[DATA FOR REVIEW]:
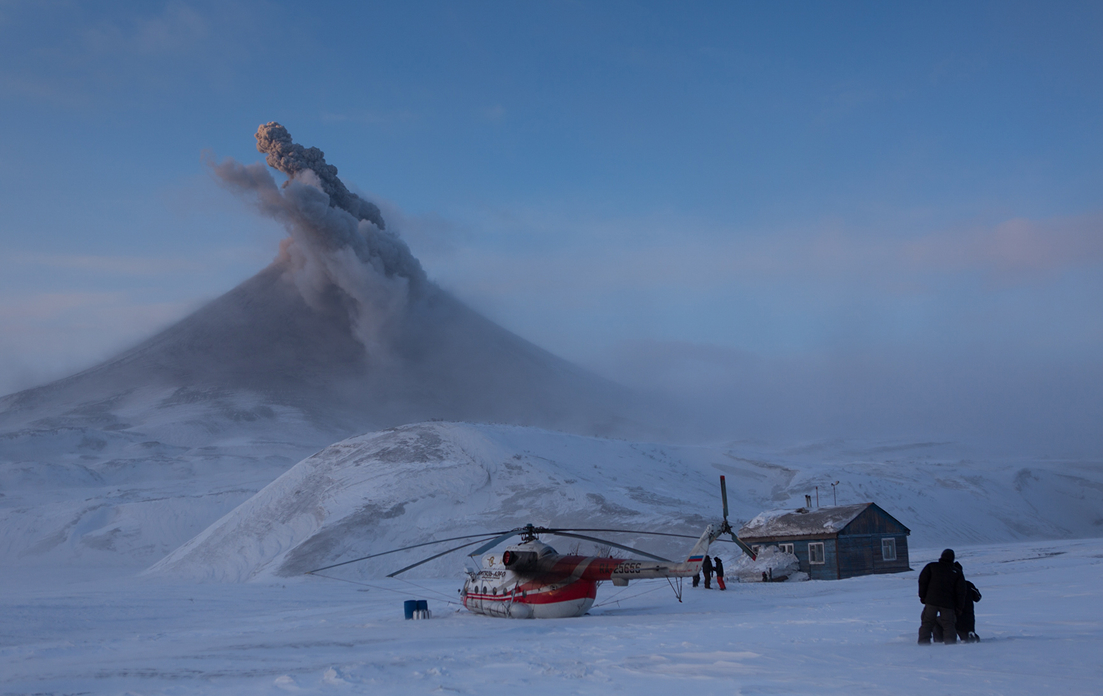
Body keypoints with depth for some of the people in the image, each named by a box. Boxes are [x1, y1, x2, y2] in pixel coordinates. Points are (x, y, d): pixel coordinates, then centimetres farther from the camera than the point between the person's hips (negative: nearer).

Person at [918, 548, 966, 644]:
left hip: (931, 601, -1)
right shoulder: (957, 573, 12)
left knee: (927, 623, 3)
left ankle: (924, 643, -6)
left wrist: (922, 596, 7)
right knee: (949, 625, 8)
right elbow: (960, 592, 6)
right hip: (948, 603, 1)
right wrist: (959, 608, 8)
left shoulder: (931, 566, 10)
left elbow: (923, 581, 2)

[YOUR OBJECTIVE]: Print out the complete listing above exactly, dropping each image.

[ANSWER BOX]:
Body keypoints with depth for some of the people in the image, each named by a box. Boxes are [x1, y1, x2, y2] in pixel coordinates. Points are (x, y, d): pixel coordinates, then centimetres farther from the camera than the point between the person's hips (negative: nearer).

Person at [918, 548, 966, 644]:
left hip: (931, 601, -1)
right shoulder: (957, 573, 12)
left knee: (927, 623, 3)
left ankle: (924, 643, -6)
left wrist: (922, 596, 7)
right knee: (949, 625, 8)
right elbow: (960, 592, 6)
right hip: (948, 603, 1)
right wrist: (959, 608, 8)
left shoulder: (931, 566, 10)
left elbow: (923, 581, 2)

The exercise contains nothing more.